Hi Sachin,
It is a very simple question and it is what a kind of makes answering it very difficult (at least for me). I'll try to give an explanation using a simple model at the risk of experts here calling for banning me for oversimplifying concepts.
Let's assume that our chain consists of a DAC driving a power-amp which in turn drives a pair of full-range speakers (so no crossovers to worry about in this case

) and, that the DAC produces a max line level output voltage of 2V at full volume.
Now consider the case when the signal is a pure 1000Hz tone. This is how the output voltage of the DAC looks like, over time:
View attachment 71568
Note: We are going to consider only one channel in these examples.
We would have come across these kind of waveforms before and nothing really interesting here. Now, consider the case when the signal consists of two tones: a 1000Hz tone and a 10000Hz tone. The first two plots illustrate how the DAC's output voltage, at full volume, vary over time when each tone is applied separately and the third plot illustrates the DAC's output voltage, at full volume, while playing the combined signal.
View attachment 71569
Note: Here I'm assuming that the amplitudes of the tones have been normalized to get max output voltage at full volume while recording the signal. To put it differently, each tone in this case is assumed to have a peak amplitude of 1V and the combined signal a peak of 1V + 1V = 2V.
We can extend this further and consider a signal obtained by combining 10 tones. At full volume, the plot below illustrates how the DAC's output voltage varies over time:
View attachment 71570
The tones composing the signal have been mentioned in the plot's title. Would you have believed that 10 sine waves when combined can look so bad?
So far we have only seen how the line level output voltage of the DAC looks like. But, your question is regarding the speaker cone movement. In our example chain, the DAC drives the power-amp and the power-amp drives the speakers. This is where we are going to simplify concepts (a lot!)
Let us assume that a +ve voltage at the DAC's output results in a larger +ve voltage at the power-amp's output which in turn will push the speaker cone forward.
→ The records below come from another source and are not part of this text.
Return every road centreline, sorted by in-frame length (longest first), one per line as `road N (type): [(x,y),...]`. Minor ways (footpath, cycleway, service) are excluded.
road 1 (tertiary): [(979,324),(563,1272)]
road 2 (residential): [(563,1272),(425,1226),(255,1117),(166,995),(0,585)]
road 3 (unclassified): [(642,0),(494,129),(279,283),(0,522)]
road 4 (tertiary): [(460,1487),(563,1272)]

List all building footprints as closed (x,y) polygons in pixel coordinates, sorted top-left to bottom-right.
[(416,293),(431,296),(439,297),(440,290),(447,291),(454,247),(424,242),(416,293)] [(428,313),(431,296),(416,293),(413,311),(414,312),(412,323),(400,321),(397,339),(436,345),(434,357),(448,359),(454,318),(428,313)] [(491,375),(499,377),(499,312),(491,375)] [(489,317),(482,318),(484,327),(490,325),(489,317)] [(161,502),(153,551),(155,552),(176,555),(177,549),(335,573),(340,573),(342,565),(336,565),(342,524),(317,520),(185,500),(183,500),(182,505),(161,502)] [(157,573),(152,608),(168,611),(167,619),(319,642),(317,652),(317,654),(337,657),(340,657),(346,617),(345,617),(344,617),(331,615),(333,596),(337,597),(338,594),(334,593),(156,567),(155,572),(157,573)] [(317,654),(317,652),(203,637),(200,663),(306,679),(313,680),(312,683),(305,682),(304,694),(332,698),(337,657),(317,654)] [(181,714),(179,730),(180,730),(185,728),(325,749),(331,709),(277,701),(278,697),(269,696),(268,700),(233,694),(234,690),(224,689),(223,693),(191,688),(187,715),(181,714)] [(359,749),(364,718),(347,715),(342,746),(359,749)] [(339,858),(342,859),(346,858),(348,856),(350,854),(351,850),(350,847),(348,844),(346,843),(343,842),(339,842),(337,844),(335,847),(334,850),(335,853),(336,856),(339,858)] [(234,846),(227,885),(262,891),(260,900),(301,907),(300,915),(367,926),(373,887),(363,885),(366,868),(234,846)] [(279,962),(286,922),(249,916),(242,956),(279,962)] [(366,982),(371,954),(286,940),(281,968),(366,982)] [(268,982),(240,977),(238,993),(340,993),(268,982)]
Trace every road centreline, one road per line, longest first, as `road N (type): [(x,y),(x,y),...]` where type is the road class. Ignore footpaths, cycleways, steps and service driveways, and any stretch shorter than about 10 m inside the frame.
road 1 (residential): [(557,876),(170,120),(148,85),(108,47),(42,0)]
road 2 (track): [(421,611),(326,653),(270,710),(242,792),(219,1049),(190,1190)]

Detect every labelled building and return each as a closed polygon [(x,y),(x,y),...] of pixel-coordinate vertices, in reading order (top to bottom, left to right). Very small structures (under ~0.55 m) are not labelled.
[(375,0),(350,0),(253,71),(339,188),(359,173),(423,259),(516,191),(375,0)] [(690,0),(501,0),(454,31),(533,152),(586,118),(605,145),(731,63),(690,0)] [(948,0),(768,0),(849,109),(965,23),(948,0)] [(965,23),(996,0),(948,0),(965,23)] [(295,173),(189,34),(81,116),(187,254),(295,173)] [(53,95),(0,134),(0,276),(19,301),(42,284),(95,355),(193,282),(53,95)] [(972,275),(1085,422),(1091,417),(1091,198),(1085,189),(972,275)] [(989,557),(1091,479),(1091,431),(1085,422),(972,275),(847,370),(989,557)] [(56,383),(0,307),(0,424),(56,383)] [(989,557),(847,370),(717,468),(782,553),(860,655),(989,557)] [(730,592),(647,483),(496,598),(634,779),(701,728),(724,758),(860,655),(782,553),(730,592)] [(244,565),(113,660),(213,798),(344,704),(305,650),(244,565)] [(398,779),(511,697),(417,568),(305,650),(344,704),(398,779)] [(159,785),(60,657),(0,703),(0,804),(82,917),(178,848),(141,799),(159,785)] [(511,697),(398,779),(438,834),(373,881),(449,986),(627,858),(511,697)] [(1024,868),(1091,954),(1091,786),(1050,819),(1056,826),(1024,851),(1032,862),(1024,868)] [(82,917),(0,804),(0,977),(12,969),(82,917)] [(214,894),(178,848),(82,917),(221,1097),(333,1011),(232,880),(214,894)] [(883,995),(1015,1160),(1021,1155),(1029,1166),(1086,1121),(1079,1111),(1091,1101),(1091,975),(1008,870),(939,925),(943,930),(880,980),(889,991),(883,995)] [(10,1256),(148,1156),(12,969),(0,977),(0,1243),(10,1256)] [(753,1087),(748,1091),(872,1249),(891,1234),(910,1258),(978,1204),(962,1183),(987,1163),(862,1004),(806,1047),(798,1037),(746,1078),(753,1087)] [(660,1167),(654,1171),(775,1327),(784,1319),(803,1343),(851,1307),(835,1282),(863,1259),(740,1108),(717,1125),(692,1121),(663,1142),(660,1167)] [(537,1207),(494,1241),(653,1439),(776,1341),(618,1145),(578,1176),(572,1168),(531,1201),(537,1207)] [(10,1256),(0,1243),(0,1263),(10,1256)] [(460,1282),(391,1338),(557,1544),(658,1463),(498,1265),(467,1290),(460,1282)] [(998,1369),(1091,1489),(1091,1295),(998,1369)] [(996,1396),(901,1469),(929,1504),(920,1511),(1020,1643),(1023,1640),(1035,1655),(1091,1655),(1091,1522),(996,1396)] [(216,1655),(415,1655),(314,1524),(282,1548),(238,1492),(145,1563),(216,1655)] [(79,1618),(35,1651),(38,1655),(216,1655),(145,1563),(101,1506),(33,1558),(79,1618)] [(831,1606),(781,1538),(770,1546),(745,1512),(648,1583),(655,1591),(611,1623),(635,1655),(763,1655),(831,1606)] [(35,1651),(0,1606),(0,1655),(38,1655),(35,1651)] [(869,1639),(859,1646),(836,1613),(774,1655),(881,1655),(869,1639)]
Similarly, a -ve voltage at the DAC's output results in a larger -ve voltage at the power-amp's output which pushes the speaker cone backward. When the DAC's output voltage is zero, the power-amp's output voltage is also zero and there is no displacement in the speaker cone (as good as when the chain is powered-off).
By combing electrical, mechanical and acoustic engineering theory and based on complex equations, we may be able to predict (to some extent), what the cone displacement is going to be for a given tone frequency and amplitude. But, we are going to abstract all this using a simple linear equation (experts in these fields can tell how dumb I sound!):
1. A +2V line voltage at the DAC's output is going to displace the speaker cone by, say, +5mm ("+" indicates forward movement of the cone)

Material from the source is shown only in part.